Cell invasion occurs naturally during development; however, it also contributes to tumor progression. Although understudied, data from different cancer subtypes suggests that a dichotomy exists between invasive and proliferative behavior. Our lab uses the C. elegans anchor cell (AC) to study this proliferative-invasive switch during uterine-vulval development. Post-embryonically, the AC invades into the vulval epithelium to form the mature vulva. We have shown that the AC exists in G0/G1-cell cycle arrest during invasion, which requires the nuclear hormone transcription factor,
nhr-67 (tailless/Tlx). Loss of
nhr-67 results in mitotic, non-invasive ACs.

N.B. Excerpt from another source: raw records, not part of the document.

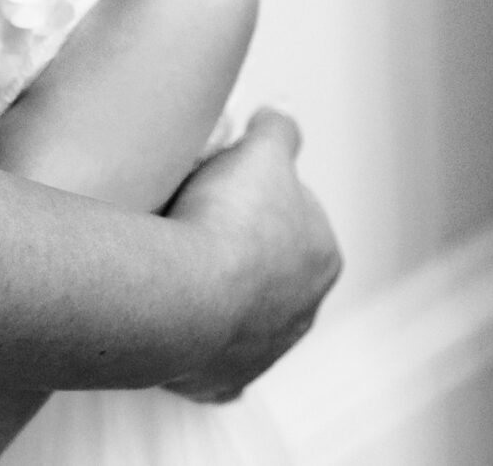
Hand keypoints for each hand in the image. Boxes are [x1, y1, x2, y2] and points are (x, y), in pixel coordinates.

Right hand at [158, 108, 340, 401]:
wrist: (181, 293)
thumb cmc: (228, 220)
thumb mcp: (261, 150)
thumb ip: (278, 129)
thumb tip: (280, 112)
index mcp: (322, 256)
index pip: (293, 214)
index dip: (254, 193)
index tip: (220, 184)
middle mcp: (302, 311)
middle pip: (266, 268)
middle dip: (236, 246)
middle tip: (193, 219)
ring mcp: (263, 352)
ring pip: (237, 312)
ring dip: (213, 291)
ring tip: (173, 260)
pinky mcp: (220, 381)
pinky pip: (206, 358)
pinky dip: (190, 339)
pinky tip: (170, 314)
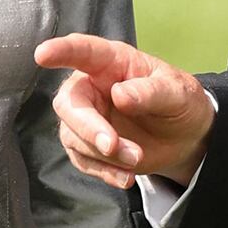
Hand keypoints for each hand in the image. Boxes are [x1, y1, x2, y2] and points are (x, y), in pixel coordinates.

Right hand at [35, 33, 212, 190]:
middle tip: (114, 146)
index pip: (84, 51)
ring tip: (136, 159)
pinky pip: (82, 160)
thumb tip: (120, 95)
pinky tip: (125, 177)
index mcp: (113, 61)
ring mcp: (88, 116)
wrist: (185, 137)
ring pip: (74, 136)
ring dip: (103, 154)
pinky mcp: (88, 144)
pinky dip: (103, 171)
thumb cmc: (179, 102)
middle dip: (89, 128)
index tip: (42, 55)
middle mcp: (92, 86)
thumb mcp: (177, 93)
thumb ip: (151, 92)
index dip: (62, 50)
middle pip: (69, 103)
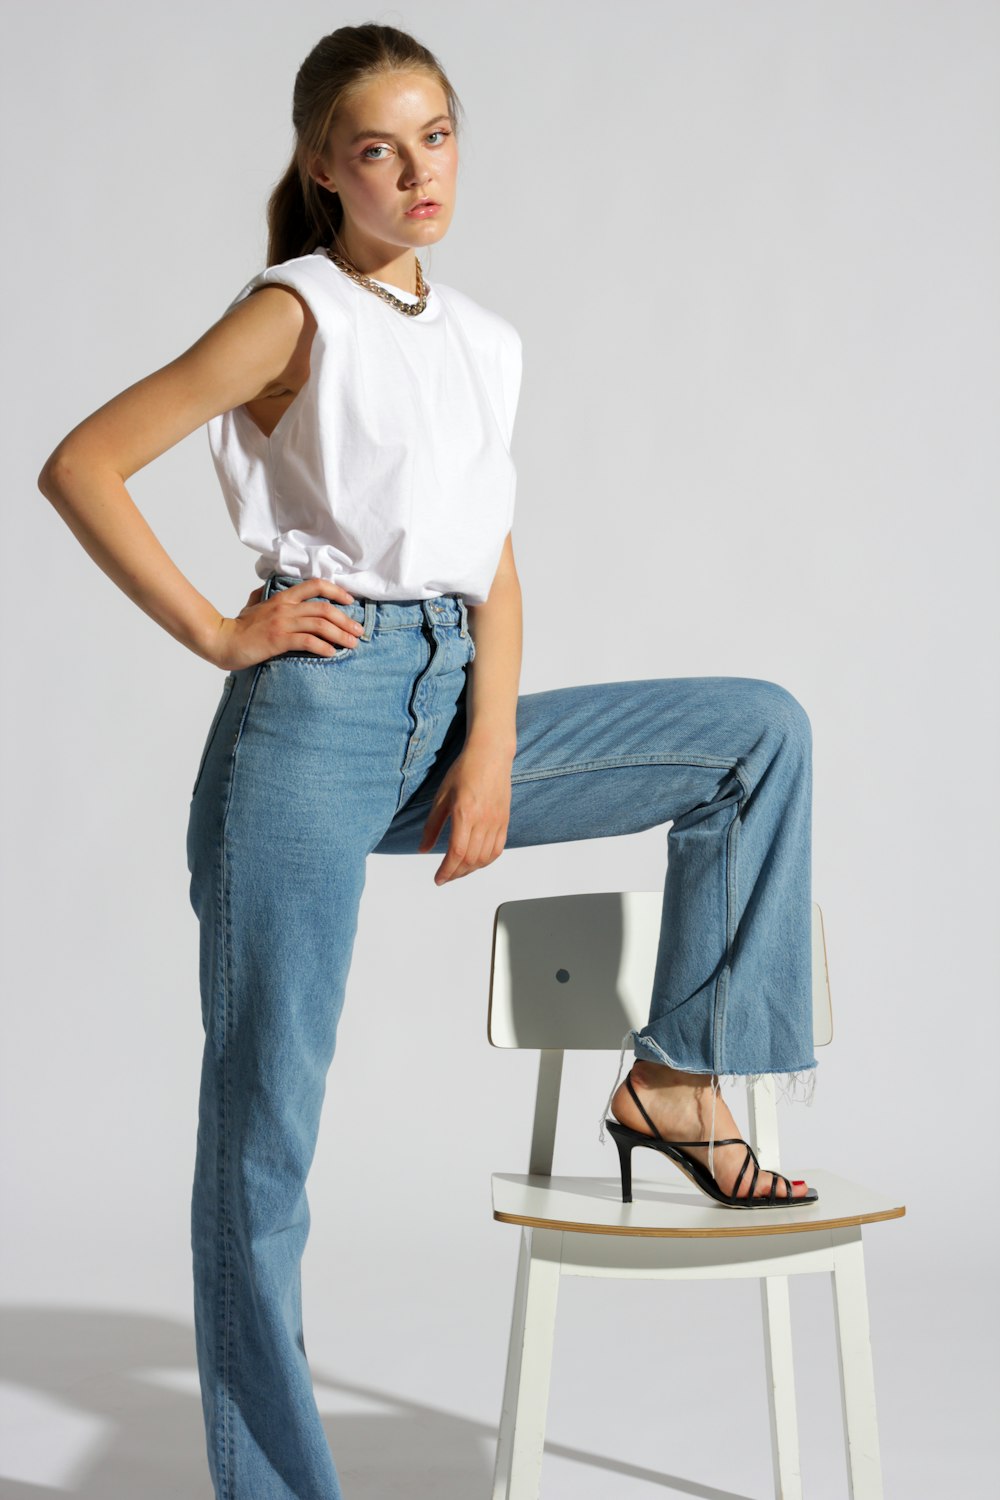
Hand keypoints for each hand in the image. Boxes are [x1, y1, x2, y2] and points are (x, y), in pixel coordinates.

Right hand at [210, 578, 364, 669]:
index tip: (350, 601)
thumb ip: (262, 597)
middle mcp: (285, 607)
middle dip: (346, 620)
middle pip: (324, 608)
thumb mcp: (252, 606)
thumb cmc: (239, 627)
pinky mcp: (278, 640)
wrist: (222, 640)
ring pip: (320, 624)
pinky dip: (324, 647)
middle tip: (358, 631)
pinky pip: (308, 641)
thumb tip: (264, 592)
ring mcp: (282, 623)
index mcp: (282, 598)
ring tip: (352, 644)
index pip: (315, 585)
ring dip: (340, 634)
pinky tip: (332, 653)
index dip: (336, 591)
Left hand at [418, 743, 512, 883]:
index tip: (438, 878)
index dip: (446, 870)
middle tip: (445, 877)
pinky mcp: (504, 821)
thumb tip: (423, 849)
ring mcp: (496, 822)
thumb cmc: (464, 771)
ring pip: (485, 858)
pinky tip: (476, 861)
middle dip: (456, 874)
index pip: (456, 853)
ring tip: (458, 871)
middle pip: (471, 860)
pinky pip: (497, 849)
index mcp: (465, 814)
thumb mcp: (441, 797)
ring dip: (470, 870)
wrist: (490, 755)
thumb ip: (432, 826)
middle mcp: (483, 820)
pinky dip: (486, 861)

nhr-67 maintains AC arrest by regulating the expression of the cyclin-dependent kinase inhibitor,
cki-1 (
p21/p27). Induced expression of CKI-1 is sufficient to restore invasion in an
nhr-67-depleted background, suggesting that the G1/G0 state is required for invasive activity. Differentiation of invasive behavior is also regulated by chromatin modifiers that act downstream and/or parallel to G0/G1 arrest. We have found that the histone deacetylase,
hda-1, promotes AC invasion by positively regulating pro-invasive gene expression; however, whether
hda-1 regulates invasion by controlling cell cycle arrest is unknown. We and others have recently shown that key pro-invasive transcription factors,
nhr-67/Tlx,
hlh-2/E,
fos-1a/Fos, and
egl-43/Evi1, maintain the AC in a post-mitotic, pro-invasive state by acting as part of gene regulatory network composed of two subcircuits.
nhr-67,
egl-43, and
hlh-2 function in a type 1 coherent loop with positive feedback to maintain the AC in a post-mitotic state and facilitate invasion, while
fos-1 acts in a cell cycle-independent subcircuit to promote invasion. Using genetic approaches, CRISPR-Cas9 genome engineering and high-resolution imaging, we explored the regulatory relationships between HDA-1 and these key transcription factors. We find that
hda-1 functions in the AC to maintain G1/G0 arrest, and that loss and depletion of
hda-1 results in mitotic, non-invasive ACs. We show that in the AC,
hda-1 regulates the activity of NHR-67, FOS-1a, and HLH-2. Interestingly, induced expression of CKI-1 fails to restore invasion in
hda-1-deficient ACs, but is able to rescue the mitotic defect of
hda-1-depleted animals. These results suggest that
hda-1 functions in both cell cycle-dependent and independent subcircuits to maintain the post-mitotic, pro-invasive state of the AC.